Yes, the new model means that the last livepatch providing the state
also handles its cleanup on its way out. This is much more intuitive
than the previous semantic (for which I missed the step above :)

>> subsequent non-atomic replace patches from adding to the collective
>> livepatch state.
>
> Honestly, I do not think much about the non-atomic livepatches.
> It would require input from people who use this approach.
> It looks like a wild word to me ;-)
>
> I allowed to use the same states for more non-atomic livepatches
> because it might make sense to share shadow variables. Also more
> livepatches might depend on the same change made by callbacks
> and it need not matter which one is installed first.
>

IMHO the non-atomic world only made sense with cumulative patches. I
see some folks reporting that separate operating groups are layering
non-atomic patches across subsystems and my head spins.

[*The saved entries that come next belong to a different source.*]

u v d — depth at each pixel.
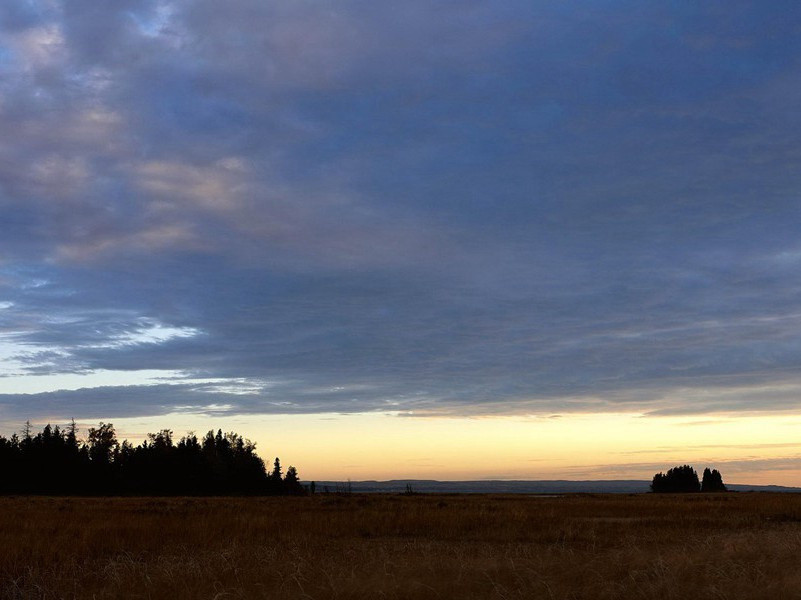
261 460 109.62
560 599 8.76
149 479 99.00
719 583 9.00
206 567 11.31
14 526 23.05
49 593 10.72
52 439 97.62
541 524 26.28
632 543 15.27
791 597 8.50
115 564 12.53
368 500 54.03
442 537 21.62
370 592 9.01
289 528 23.20
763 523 26.61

But we are going to need to consider the use cases (or perhaps prevent
them) for the eventual documentation.

>
>> This patchset does away with .version and adds .block_disable. This is
>> very different from versioning as prevents the associated state from
>> ever going away. In an atomic-replace series of livepatches, this means
>> once a state is introduced, all following patches must contain that
>> state. In non-atomic-replace series, there is no restriction on
>> subsequent patches, but the original patch introducing the state cannot
>> ever be disabled/unloaded. (I'm not going to consider future hybrid
>> mixed atomic/not use cases as my brain is already full.)
>
> Yes, this describes the old behavior very well. And the impossibility
> to remove existing states using the atomic replace was one of the problems.
>
> The API solves this elegantly because it calls callbacks from
> the replaced livepatch for the obsolete states. The livepatch
> needed to implement these callbacks anyway to support the disable
> livepatch operation.
>
> And there is still the option to do not implement the reverse
> operation when it is not easy or safe. The author could set
> the new .block_disable flag. It blocks disabling the state.
> Which blocks disabling the livepatch or replacing it with
> a livepatch which does not support, aka is not compatible with,
> the state.
>
>
>> Finally, the patchset adds .is_shadow and .callbacks. A short sequence
>> of livepatches may look like:
>>
>> klp_patch A | klp_patch B
>> .states[x] | .states[y]
>> .id = 42 | .id = 42
>> .callbacks | .callbacks
>> .block_disable | .block_disable
>> .is_shadow | .is_shadow
>>
>> is there any harm or confusion if the two patches' state 42 contained
>> disparate .callbacks, .block_disable, or .is_shadow contents?
>
> Yes, two incompatible states with the same .id would break things.
> The callbacks won't be called and the old shadow variables
> won't get freed during an atomic replace.
>
> It is responsibility of the author of the livepatches to use
> different .id for different states.
>
> I am not sure if we could prevent mistakes. Hmm, we might add
> a check that every .id is there only once in the patch.states[] array.
> Also we could add a human readable .name of the state and ensure
> that it is the same. Or something like this.
>

Well, providing the same state twice in the same klp_patch seems highly
likely a bug by livepatch author. That's worth a WARN?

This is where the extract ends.